*** Opening of Provided passage ***
[llvm] r288851 - [BDCE/DebugInfo] Preserve llvm.dbg.value's argument.

Davide Italiano via llvm-commits llvm-commits at lists.llvm.org
Wed Dec 7 11:48:45 PST 2016


On Wed, Dec 7, 2016 at 2:23 AM, Hal Finkel <hfinkel at anl.gov> wrote:
> Hi David,
>

Hey Hal, thanks for the post-comment review.

> While this will certainly make the situation much better, it does not completely solve the problem. If you have an instruction that may have side effects, has a llvm.dbg.value, also has other uses, and BDCE can show that those other uses don't depend on the value (i.e. there are no demanded bits), then we'll still end up with the same problem. BDCE will end up breaking the value dependency edge between the instruction and the llvm.dbg intrinsic when it breaks the dependency edge with the other users.
>

Yes, it seems this can break pretty easily :(
Just adding a `xor %call %call` immediately after the dbg.value call
causes %call to have a non-dbg use which doesn't depend on the bits,
so call is trivialized and we lose the information anyway.
*** Close of Provided passage ***
*** Opening of Provided material ***
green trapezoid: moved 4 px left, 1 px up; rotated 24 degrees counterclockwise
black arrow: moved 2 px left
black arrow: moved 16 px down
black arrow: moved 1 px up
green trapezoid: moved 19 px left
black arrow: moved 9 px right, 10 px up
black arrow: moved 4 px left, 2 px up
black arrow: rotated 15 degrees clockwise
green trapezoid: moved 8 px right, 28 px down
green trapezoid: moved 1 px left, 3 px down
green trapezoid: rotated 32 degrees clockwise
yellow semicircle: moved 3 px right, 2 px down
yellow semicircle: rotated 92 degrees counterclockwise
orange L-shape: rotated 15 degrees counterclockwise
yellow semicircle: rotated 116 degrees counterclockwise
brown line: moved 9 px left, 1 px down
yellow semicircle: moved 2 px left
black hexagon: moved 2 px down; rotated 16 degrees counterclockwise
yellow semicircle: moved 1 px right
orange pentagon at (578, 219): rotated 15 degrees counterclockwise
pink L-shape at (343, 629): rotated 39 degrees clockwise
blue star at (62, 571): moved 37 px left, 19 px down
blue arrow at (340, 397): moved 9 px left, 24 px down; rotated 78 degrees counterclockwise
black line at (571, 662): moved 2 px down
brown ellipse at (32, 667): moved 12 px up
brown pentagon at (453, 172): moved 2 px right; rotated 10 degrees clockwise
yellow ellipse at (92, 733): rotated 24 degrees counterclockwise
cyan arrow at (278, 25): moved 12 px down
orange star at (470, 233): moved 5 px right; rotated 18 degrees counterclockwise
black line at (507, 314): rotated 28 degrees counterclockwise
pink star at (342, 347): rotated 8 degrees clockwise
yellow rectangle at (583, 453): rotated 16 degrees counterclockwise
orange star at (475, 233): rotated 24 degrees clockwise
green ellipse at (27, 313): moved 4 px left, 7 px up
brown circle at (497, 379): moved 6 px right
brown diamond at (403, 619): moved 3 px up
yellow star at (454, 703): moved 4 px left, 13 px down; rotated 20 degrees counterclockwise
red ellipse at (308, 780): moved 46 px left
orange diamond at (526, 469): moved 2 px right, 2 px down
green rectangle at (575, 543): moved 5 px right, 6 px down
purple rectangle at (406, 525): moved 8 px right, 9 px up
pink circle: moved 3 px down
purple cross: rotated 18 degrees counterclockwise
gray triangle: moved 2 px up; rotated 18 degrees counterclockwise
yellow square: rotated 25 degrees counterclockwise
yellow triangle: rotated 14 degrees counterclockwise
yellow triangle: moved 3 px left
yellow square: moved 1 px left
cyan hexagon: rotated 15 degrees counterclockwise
*** Close of Provided material ***
— Exercise —
According to the mailing-list reply, what instruction added immediately after the dbg.value call gives %call a non-dbg use that doesn't depend on its bits? Rely on the text alone and not on the material.

— Solution for this task —
xor %call %call